Highly controversial in its time, Blasted is British author Sarah Kane's first and last play, performed in London at the prominent Royal Court Theatre. The play has many shocking and rather gruesome elements, causing many critics to be disturbed as it featured rape, prostitution, suicide, mutilation etc.
The play follows Ian, a filthy minded journalist, and innocent Cate, as they spend the night together in hotel room in Leeds. It is later revealed that there is a war going on outside, when a bomb detonates and a hole is 'blasted' in the wall, exposing them to the dangers of war. However, it is arguable that war and conflict were already present in their relationship.
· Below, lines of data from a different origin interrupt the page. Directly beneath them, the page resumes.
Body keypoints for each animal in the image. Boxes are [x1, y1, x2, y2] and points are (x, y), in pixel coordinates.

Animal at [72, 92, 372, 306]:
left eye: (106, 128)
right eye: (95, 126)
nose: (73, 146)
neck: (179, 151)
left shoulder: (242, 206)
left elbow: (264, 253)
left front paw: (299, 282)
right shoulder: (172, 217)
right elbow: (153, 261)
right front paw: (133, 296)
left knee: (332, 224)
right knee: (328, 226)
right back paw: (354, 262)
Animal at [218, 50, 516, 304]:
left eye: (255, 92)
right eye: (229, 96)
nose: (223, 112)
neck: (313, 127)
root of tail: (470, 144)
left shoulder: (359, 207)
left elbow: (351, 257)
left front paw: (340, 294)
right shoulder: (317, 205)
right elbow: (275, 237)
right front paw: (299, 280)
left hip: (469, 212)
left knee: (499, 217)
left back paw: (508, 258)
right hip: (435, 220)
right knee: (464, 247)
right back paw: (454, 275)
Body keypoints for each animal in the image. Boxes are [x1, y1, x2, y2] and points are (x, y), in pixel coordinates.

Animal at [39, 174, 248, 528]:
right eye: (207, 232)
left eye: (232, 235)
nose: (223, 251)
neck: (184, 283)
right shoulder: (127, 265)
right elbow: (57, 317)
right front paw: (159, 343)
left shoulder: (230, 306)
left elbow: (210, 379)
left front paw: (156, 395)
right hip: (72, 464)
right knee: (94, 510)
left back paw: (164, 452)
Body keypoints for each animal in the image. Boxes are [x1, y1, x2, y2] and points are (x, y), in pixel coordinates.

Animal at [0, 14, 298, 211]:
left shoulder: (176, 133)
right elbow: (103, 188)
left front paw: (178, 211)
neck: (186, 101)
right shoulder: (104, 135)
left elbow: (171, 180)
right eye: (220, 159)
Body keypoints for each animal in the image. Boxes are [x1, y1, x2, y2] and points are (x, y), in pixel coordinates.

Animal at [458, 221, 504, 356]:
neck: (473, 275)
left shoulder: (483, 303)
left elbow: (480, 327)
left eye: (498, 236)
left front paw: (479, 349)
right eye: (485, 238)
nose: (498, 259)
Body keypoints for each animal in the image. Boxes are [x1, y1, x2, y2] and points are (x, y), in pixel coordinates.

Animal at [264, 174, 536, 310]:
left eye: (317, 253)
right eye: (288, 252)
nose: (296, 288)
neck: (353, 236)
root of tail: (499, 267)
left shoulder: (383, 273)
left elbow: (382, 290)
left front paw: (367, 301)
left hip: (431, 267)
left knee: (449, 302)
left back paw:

When the play was first performed in the mid 90's, it was subject to incredibly harsh criticism from both critics and the audience. Even now people continue to interpret the play's graphic content as senseless violence, however, in keeping with the style of 90's In-Yer-Face theatre, there was a strong message behind the horror of Blasted. The play is very much inspired by the war in Bosnia that was ongoing during Kane's writing process. She wanted to highlight how war time atrocities, such as rape, mutilation, murder etc., can occur in peaceful areas, and that we cannot ignore such awful instances just because they typically happen to working class people. So she set the drama in a Leeds hotel room, with working characters who are subjected to awful treatment at the hands of each other, and later a soldier. The play is a statement about the state of society at the time. It is also important to note that Kane herself suffered from severe depression, something that would eventually kill her, and that could be a contributing factor to the consistently dark undercurrent running throughout all of her work.
Although Blasted was first extremely negatively received by critics in its time, critics nowadays believe its brutal scenes to be a poetic statement. The critic Ken Urban says that "for Kane, hell is not metaphysical: it is hyperreal, reality magnified". Nowadays, the brilliance of Kane acknowledged by industry professionals, and the cult fan followings of her work. With hindsight, the simple message behind the brutal scenes in Blasted shines through, and it is seen as pivotal piece of 1990's drama.